How Do I Write Product Descriptions That Actually Sell?
Think of product descriptions as your online sales associate—just like a brick and mortar sales associate. The best brick and mortar stores have selling down to a science. Their products are arranged on shelves and displays to catch your eye and encourage you to buy. As soon as you take more than a few steps in any direction a salesperson is by your side, ready to help. Music and lighting set the perfect mood, and the whole buying process is so simple, you walk out with whatever you needed plus something else.
Your online store obviously can’t recreate that experience (hence why your e-commerce content is so important). When a visitor arrives at one of your product pages, your product images take the place of the displays and your product descriptions act as your salespeople. That’s why basic descriptions just aren’t enough. You need to put just as much thought into creating one compelling product description for each thing that you sell as those brick and mortar stores do with their layouts, mood-making special touches and sales training.

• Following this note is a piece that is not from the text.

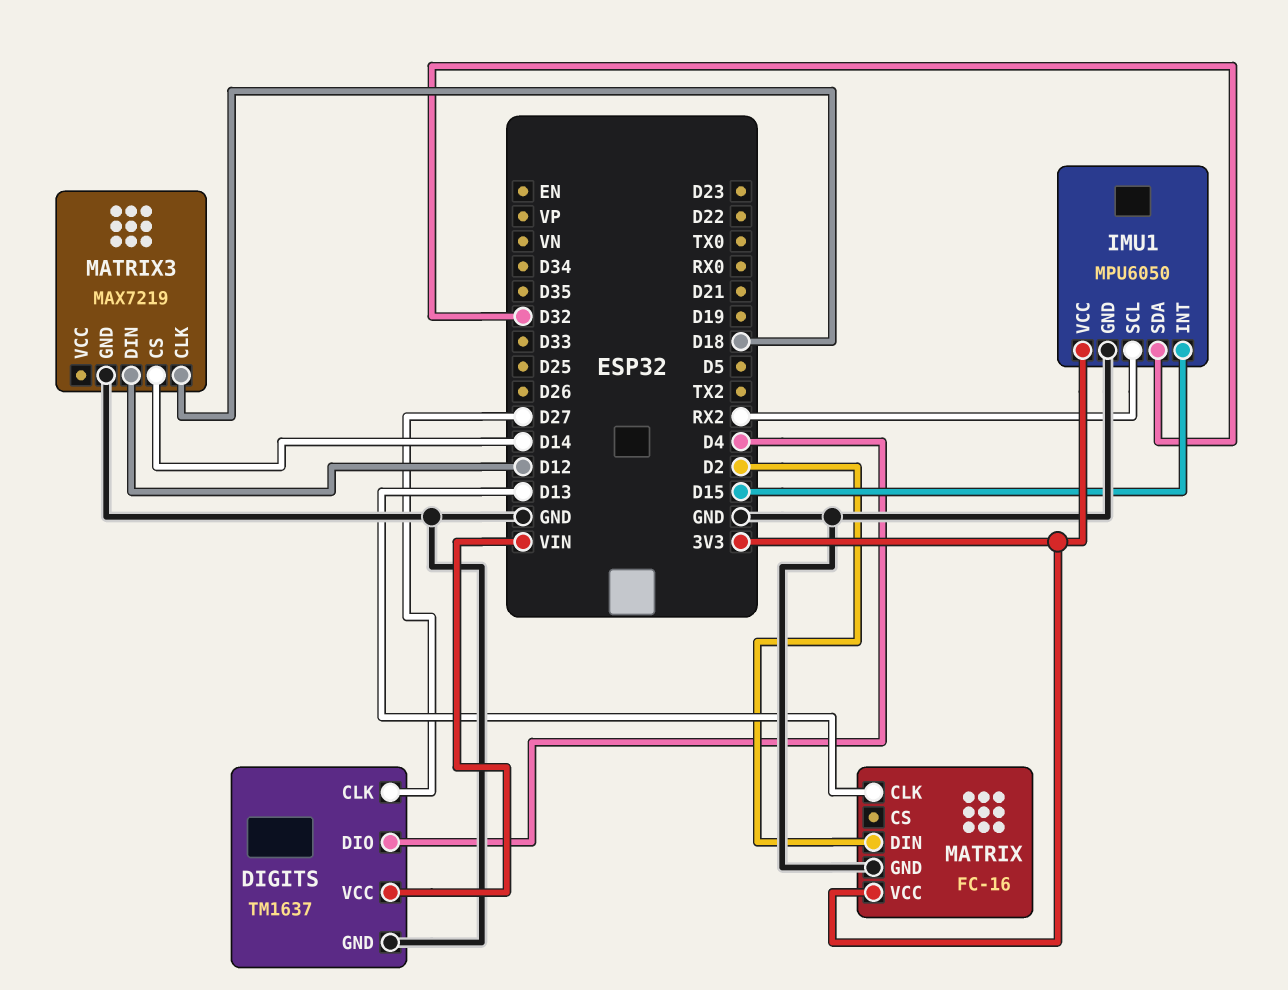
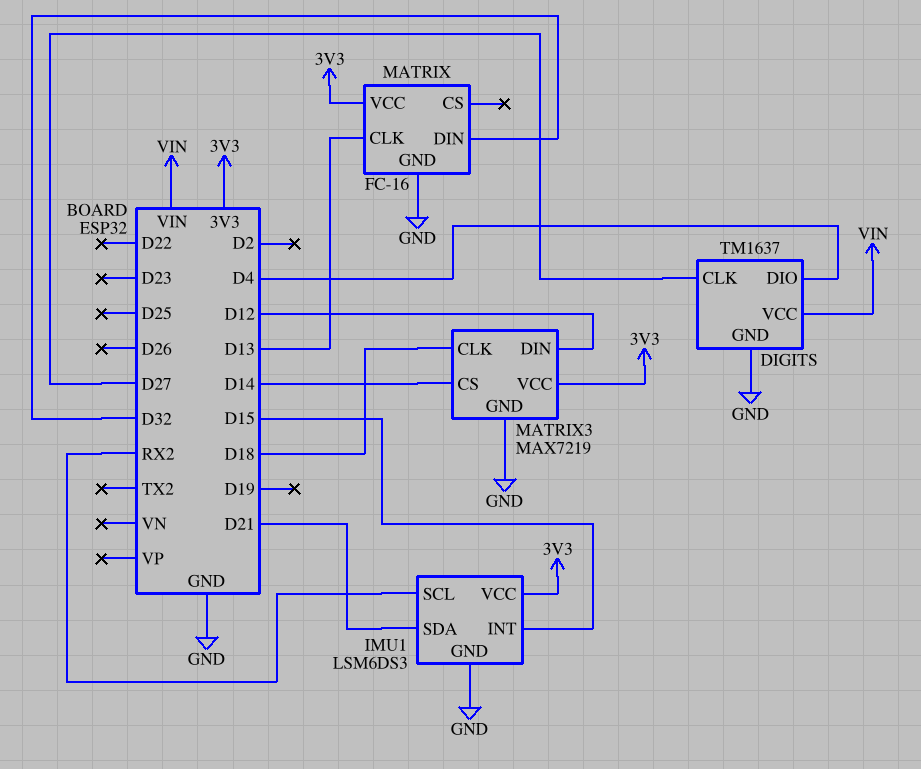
IMU1: MPU6050 -> LSM6DS3
IMU1 pin SDA: D32 -> D21
MATRIX pin DIN: D2 -> D32
MATRIX3 pin VCC: none -> 3V3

I’ve been writing product descriptions for so long it feels like I should’ve been creating copy for horse buggies and ringer washing machines. One thing I can say from experience is most small businesses don’t know how to write effective product descriptions. Most of the time, they turn to blog posts and online articles that answer questions. They follow the one-size-fits-all methods for creating persuasive product descriptions and end up with cookie-cutter descriptions that sound just like their competitors.
The Anatomy of the Product Description
Check the above screenshot from Uniqlo – the photos speak for themselves. As well it has basic information – material, care instructors, description and shipping information. The description is short as it has to be for a T-shirt, it highlights the most important features and is readable because of the bullet points.

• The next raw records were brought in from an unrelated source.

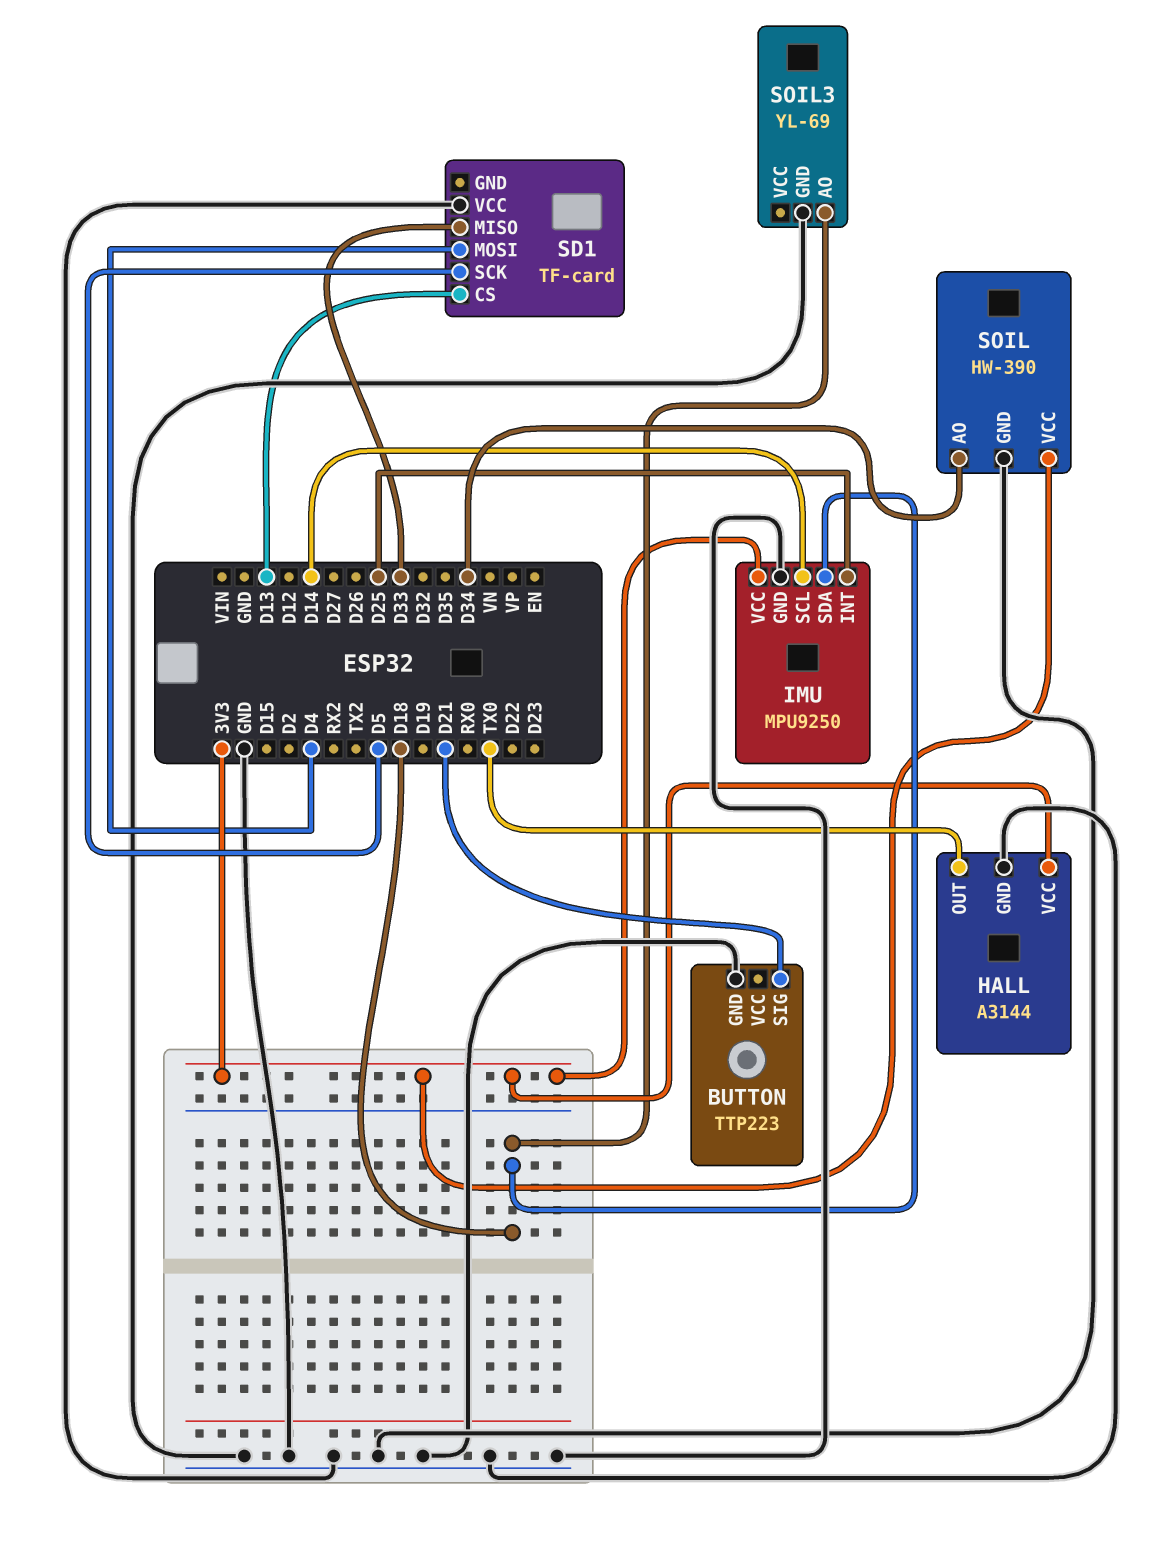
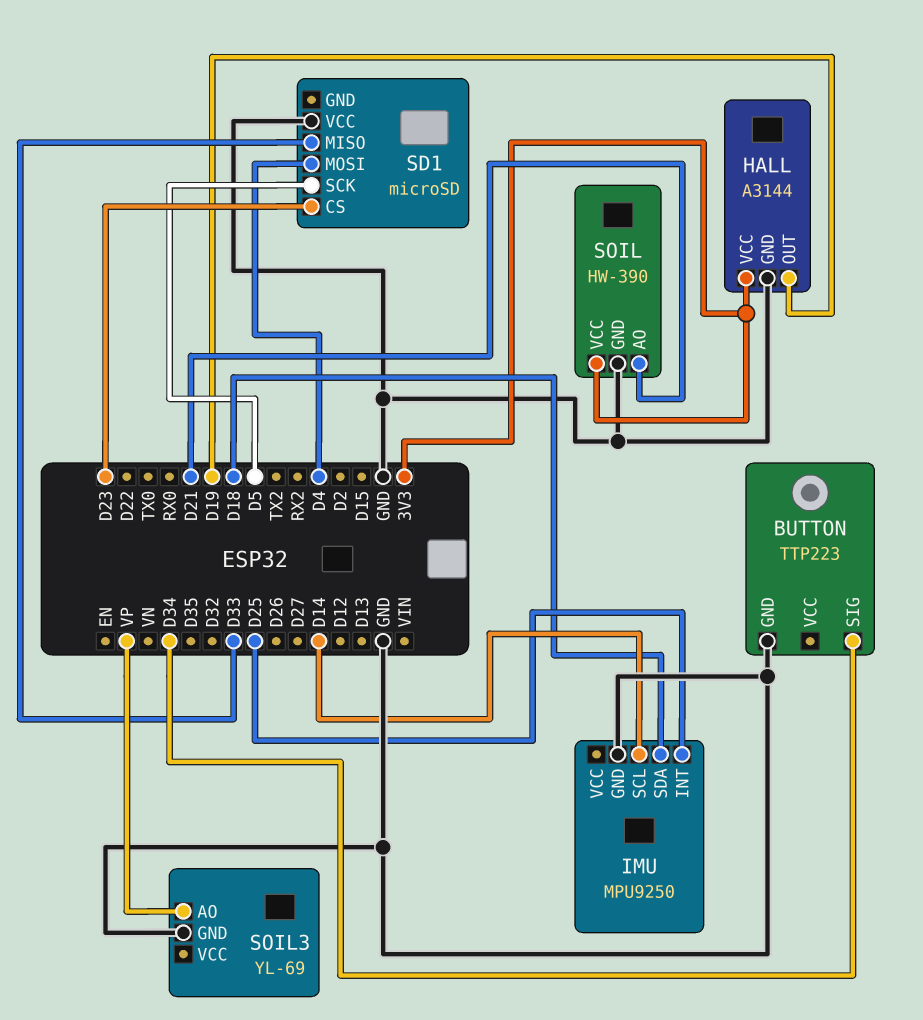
BUTTON pin SIG: D21 -> D34
HALL pin OUT: TX0 -> D19
IMU pin VCC: 3V3 -> none
SD1: TF-card -> microSD
SD1 pin CS: D13 -> D23
SOIL pin AO: D34 -> D21
SOIL3 pin AO: D18 -> VP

Don’t use cliches like “this is the best quality”. Instead point out why your product is the best one, list the benefits it will bring to your customers and they will realize by themselves that your product is good.
Crocs list their best qualities. But focus your attention on the way they do it. As we can see from the above screenshot, Crocs are water-proof, comfortable, quick to dry and easy to clean.
But do you see the humor they use when listing all these good features? Instead of the boring “water-proof”, they say “water-friendly”. You don’t just like them, you “fall deeper in love”. And a cute addition is that it’s “fun to wear” them.
So you are already familiar with product description best practices and can start applying immediately. But here’s the question: do you have enough time to write them all or you’d better hire a copywriter?
Well, even if you hire a professional writer or an agency, you still need to review their work. And since you know all the ins and outs of how to write eCommerce product descriptions, you won’t end up paying for a poorly done job.
The last thing we want to share is that A/B testing can be your best advisor. It simply means that you write two different description versions, run them for the same period separately, and see which version outperforms.
For example, you can write one short and one long description of your page. The short version runs for 3 months. Then you replace it with the longer version and it again runs for 3 months.